I cradled my son in my arms as I looked around the courtyard for any sign of Zuko. He hadn't come to meet us at the ordained time. I wasn't even sure if he'd had the time to read my hastily written letter to him. He was a busy man, after all. We had exchanged a lot of letters following the end of the war, but over time those letters came further and further apart. I had woken up one day realizing that Zuko had just stopped replying. At the time, I had shrugged my shoulders, but his dismissal had cut me. Perhaps I should have expected it, with the way he implied that the work was overwhelming him, and the fact that stress bled through his ink strokes. My memory of his last letter stuck out, but Zuko had not been the only one of us to change.

It hadn't been so bad that first year. We were still united, trying to stave off civil war and quell rebellions. It was Team Avatar, second edition. Our base had relocated itself to Zuko's study.
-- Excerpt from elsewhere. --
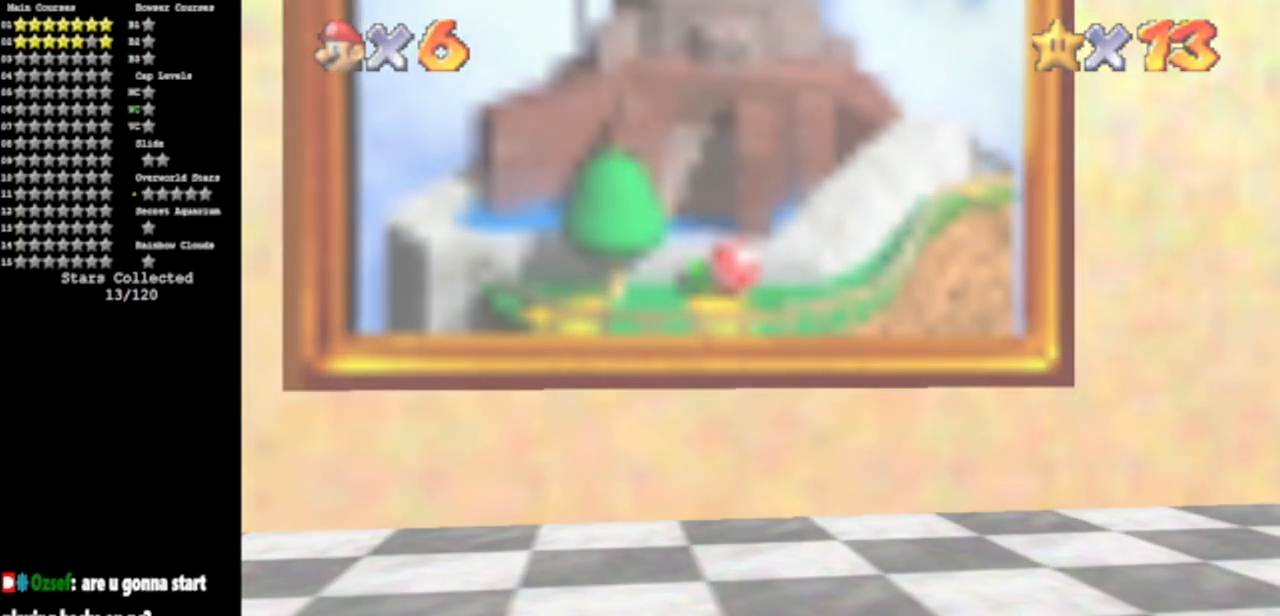
{"buttons": [], "left_stick": "center", "events": []}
We went to galas and meetings as diplomats and delegates, united under Aang. We all worked day and night to secure Zuko's tenuous grasp on the Fire Nation. Instead of making peace we were keeping it, and the gap between the two turned out to be more narrow than any of us expected.
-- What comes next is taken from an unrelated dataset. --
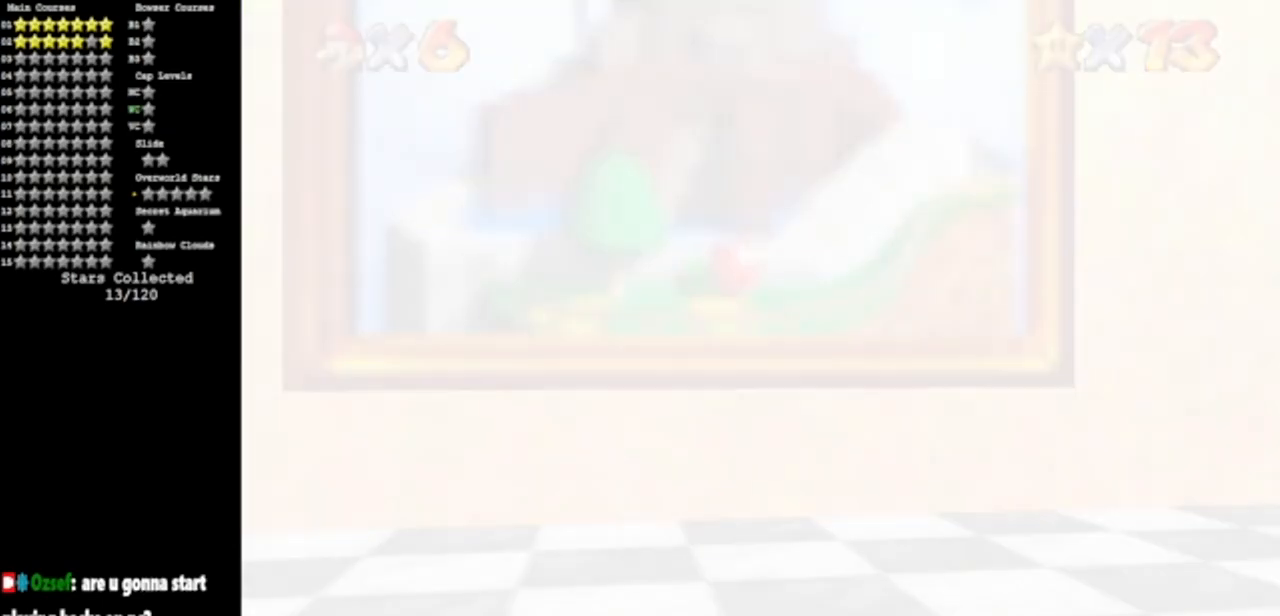
{"buttons": [], "left_stick": "center", "events": []}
Shortly after things became stabilized, Toph left to pursue her quest for glory in the Earth Kingdom. Sokka and Suki took a deserved vacation to the Kyoshi Islands. I hadn't wanted to leave, but Aang nearly dragged me out the door in the end. He said we had other obligations, but he promised we would visit often. We didn't.

Toph occasionally had a note dictated to us- Aang and I, that is. She told us about her adventures in the Earth Kingdom and beyond. She had taken back her champion's belt for old times' sake, living life as a quasi-hermit- as withdrawn as somebody as famous as she could be. Suki had recently given birth to a daughter. She and Sokka lived together in the south pole, now. My father had passed the mantle of tribe leader on to his son, but still watched over him closely. I knew how Sokka would respond to that kind of responsibility, but I was half a world away and unable to do anything about that. He would grow into it without me, and that knowledge created a yearning in me.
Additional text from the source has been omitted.